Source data
%%

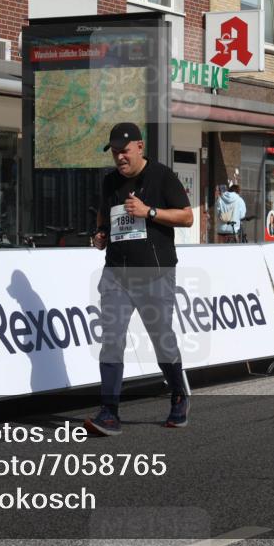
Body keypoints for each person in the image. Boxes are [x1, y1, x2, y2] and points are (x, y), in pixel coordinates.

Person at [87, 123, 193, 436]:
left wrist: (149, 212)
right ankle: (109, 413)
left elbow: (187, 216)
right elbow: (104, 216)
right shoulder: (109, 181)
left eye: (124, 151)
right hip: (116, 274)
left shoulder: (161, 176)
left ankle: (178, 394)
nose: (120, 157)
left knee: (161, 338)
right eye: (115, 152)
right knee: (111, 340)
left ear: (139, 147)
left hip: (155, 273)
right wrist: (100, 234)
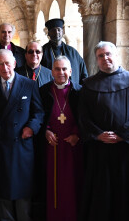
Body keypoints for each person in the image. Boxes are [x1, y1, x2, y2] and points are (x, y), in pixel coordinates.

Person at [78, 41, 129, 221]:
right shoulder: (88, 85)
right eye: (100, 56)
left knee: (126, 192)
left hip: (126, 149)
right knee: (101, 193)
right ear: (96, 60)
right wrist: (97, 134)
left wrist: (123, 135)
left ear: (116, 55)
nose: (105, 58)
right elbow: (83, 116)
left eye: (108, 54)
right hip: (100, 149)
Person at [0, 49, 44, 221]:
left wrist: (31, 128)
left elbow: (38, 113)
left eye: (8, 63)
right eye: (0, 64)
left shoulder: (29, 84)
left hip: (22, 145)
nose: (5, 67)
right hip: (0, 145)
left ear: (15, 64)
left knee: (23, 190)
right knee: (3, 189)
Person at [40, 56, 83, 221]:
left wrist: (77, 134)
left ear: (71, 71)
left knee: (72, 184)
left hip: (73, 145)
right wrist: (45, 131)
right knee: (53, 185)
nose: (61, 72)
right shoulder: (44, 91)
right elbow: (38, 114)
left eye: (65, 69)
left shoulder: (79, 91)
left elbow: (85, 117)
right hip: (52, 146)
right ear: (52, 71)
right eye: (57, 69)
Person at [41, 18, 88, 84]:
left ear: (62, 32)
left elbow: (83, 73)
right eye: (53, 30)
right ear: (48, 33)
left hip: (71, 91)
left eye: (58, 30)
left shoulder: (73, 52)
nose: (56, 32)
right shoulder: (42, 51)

%%
%%

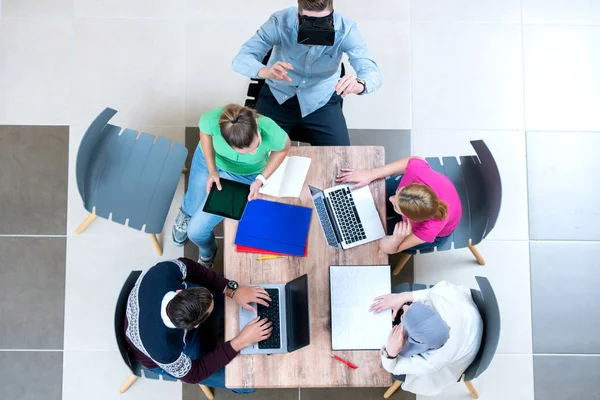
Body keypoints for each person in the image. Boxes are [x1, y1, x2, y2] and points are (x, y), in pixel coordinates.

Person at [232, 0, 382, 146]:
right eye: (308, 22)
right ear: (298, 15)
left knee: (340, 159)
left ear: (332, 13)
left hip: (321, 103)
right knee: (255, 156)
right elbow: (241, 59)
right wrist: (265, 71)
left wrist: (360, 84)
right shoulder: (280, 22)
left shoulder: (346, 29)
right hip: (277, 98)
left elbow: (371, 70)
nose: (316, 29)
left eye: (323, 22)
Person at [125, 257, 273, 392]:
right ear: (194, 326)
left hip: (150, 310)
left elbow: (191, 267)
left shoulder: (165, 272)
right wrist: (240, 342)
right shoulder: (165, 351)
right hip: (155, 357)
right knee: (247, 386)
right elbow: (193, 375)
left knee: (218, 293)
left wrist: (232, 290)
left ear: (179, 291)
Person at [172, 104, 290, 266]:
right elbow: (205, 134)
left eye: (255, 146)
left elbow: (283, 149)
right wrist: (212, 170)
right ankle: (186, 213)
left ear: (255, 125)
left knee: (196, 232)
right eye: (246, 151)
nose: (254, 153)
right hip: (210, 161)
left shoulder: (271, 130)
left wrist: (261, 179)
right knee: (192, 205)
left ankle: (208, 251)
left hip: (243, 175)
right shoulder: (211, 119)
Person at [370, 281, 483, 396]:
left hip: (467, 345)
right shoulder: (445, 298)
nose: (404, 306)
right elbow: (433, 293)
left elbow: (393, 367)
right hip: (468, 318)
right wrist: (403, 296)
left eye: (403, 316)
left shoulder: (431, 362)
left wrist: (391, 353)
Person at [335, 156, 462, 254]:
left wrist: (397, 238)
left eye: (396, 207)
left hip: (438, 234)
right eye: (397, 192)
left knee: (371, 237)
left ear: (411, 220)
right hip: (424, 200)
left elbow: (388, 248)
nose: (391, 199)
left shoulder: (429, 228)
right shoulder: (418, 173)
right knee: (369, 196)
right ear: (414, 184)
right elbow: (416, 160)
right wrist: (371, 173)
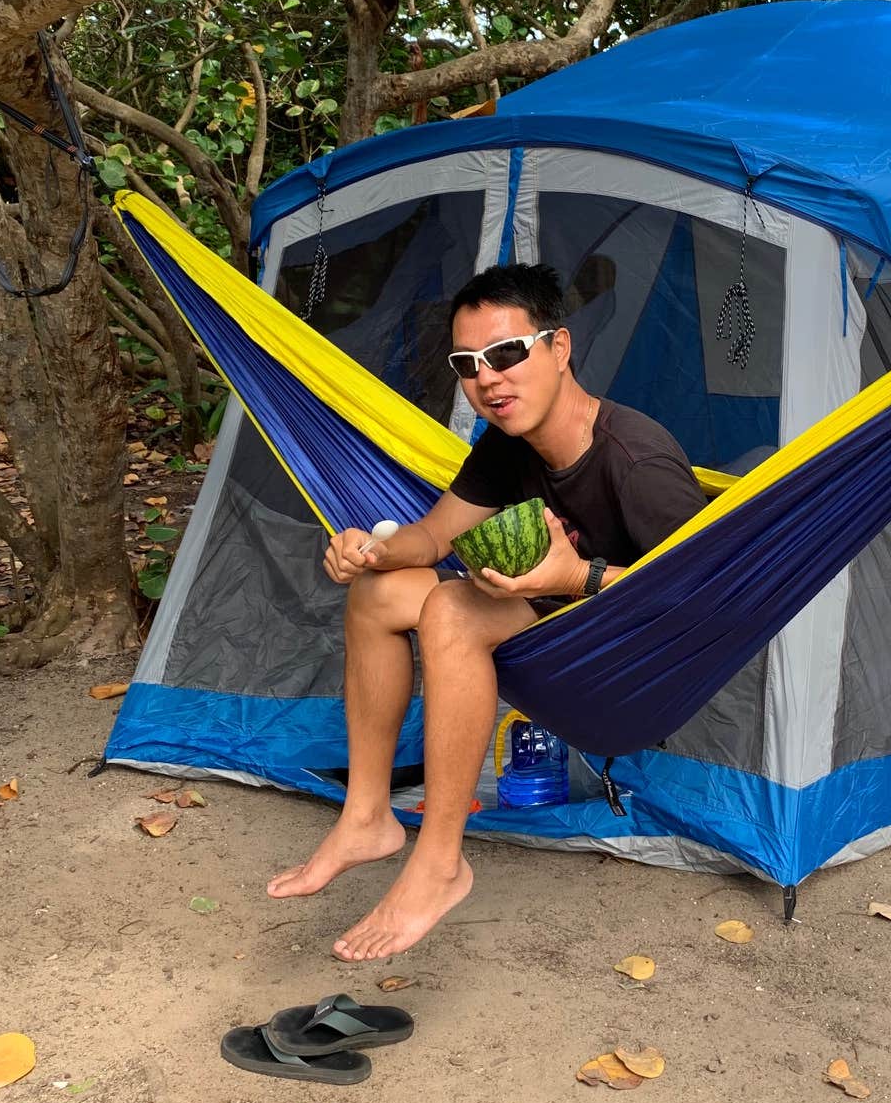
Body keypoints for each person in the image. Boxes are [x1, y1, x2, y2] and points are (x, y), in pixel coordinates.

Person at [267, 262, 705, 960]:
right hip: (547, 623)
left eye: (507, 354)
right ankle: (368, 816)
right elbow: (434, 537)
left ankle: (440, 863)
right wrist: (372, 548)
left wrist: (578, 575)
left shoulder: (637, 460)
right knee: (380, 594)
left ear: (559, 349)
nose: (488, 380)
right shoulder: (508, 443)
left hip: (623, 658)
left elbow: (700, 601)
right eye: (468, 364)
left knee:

%%

◆ TASK ITEM: From the entries above, copy exactly the lines starting at the one with "right knee: (111, 340)" and stopping at the one with "right shoulder: (42, 51)", keeping both ends. Drop the pictures.

◆ EXPECTED ANSWER:
right knee: (111, 340)
left ear: (139, 147)
left hip: (155, 273)
right wrist: (100, 234)
Body keypoints for each person in the image. Boxes are [x1, y1, x2, y2] and points are (x, y), in pixel coordinates.

Person at [78, 41, 129, 221]:
right shoulder: (88, 85)
right eye: (100, 56)
left knee: (126, 192)
left hip: (126, 149)
right knee: (101, 193)
right ear: (96, 60)
right wrist: (97, 134)
left wrist: (123, 135)
left ear: (116, 55)
nose: (105, 58)
right elbow: (83, 116)
left eye: (108, 54)
right hip: (100, 149)
Person at [0, 49, 44, 221]:
left wrist: (31, 128)
left elbow: (38, 113)
left eye: (8, 63)
right eye: (0, 64)
left shoulder: (29, 84)
left hip: (22, 145)
nose: (5, 67)
right hip: (0, 145)
left ear: (15, 64)
left knee: (23, 190)
right knee: (3, 189)
Person at [40, 56, 83, 221]:
left wrist: (77, 134)
left ear: (71, 71)
left knee: (72, 184)
left hip: (73, 145)
right wrist: (45, 131)
right knee: (53, 185)
nose: (61, 72)
right shoulder: (44, 91)
right elbow: (38, 114)
left eye: (65, 69)
left shoulder: (79, 91)
left elbow: (85, 117)
right hip: (52, 146)
right ear: (52, 71)
right eye: (57, 69)
Person at [41, 18, 88, 84]:
left ear: (62, 32)
left elbow: (83, 73)
right eye: (53, 30)
right ear: (48, 33)
left hip: (71, 91)
left eye: (58, 30)
left shoulder: (73, 52)
nose: (56, 32)
right shoulder: (42, 51)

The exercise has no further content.